Earth Day is now an international event celebrated widely around the world. You can read more about Earth Day at the Earth Day Network Web site.

Link to Earth Day Network:

To be honest, I don't really remember celebrating Earth Day when I lived in America. I do remember friends celebrating a similar occasion on April 20. I have found Japan to be especially socially and environmentally conscious; I beleive this is evident by the increasing number of Japanese people involved in NGOs and NPOs. Here are some pictures of Earth Day as celebrated in Nagoya's Hisayaodori-koen near the Sakae area. How is Earth Day celebrated in your part of the world?

There were a variety of performances. Here, little school children advise the audience via song and dance how to properly recycle and use environmentally damaging appliances.

Other children dressed as "recycling power rangers" - each grappled with a different piece of refuse and taught us how to prepare and stick the item in the correct bin.

There was a variety of international foods available as well as various art activities. Here, people enjoy themselves against the backdrop of the famous Nagoya TV Tower.

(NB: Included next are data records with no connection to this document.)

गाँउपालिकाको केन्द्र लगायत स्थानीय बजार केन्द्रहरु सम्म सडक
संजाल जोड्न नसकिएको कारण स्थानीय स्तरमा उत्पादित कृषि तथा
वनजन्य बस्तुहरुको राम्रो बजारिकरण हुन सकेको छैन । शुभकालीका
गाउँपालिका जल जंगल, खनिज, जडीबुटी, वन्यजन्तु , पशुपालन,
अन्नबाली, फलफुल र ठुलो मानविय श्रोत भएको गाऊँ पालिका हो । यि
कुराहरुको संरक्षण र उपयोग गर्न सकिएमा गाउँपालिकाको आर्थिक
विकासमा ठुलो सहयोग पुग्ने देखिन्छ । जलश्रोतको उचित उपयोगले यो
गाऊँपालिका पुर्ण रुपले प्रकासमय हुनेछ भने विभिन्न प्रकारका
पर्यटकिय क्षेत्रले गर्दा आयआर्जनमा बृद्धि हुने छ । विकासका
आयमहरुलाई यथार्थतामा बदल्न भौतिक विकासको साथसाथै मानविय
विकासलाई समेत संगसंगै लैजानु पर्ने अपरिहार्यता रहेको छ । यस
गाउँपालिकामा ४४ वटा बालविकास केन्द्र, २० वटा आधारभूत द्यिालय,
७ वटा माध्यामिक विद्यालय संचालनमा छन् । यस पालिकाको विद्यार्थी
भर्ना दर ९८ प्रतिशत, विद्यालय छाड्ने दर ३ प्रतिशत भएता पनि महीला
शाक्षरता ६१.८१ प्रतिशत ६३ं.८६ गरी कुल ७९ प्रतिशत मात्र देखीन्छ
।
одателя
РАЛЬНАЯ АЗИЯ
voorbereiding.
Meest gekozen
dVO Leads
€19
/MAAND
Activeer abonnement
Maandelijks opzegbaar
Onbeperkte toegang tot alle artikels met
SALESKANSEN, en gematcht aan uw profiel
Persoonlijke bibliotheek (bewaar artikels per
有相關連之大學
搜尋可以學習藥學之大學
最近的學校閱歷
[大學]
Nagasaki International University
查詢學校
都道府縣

There were lots of crafts, healthy food and environmentally friendly product booths; it reminded me of hippies in San Francisco...

On the other hand, there was a booth sponsored by JT (Japan Tobacco) that was encouraging people to purchase the new TASPO card. The TASPO card is an age-verification ID card that lets the over-age-20 user purchase cigarettes from vending machines. The card has proven to be somewhat unpopular and so driver's licenses will also be allowed to be used by people to buy tobacco in vending machines. Should JT really be at an Earth Day celebration?

Many have commented about the lack of trash cans in public in Japan. Here is a rarity, three in a row. But they are closed for Earth Day. Caption taped across the trash can reads: "Today is Earth Day. Let's bring our garbage home!"

There was also a young woman, sponsored by JT, handing out trash bags and tongs, encouraging people to pick up litter. Here she is approaching a young woman while a group of older women enthusiastically look for trash among the foilage.

A nearby man takes advantage of the public art in the park for a nap. His pillow is a bag of aluminum cans.

Near the park, but as a separate event, members of a local political activism group try to garner support for world peace, continuation of the Japanese Constitution's Article Nine and allowing the controversial documentary Film, Yasukuni, to be shown freely in Japanese theaters.

Happy Earth Day! And for my Deaf friends, Happy Eyeth Day. Please do whatever you can to make the world a better place for all people. Peace.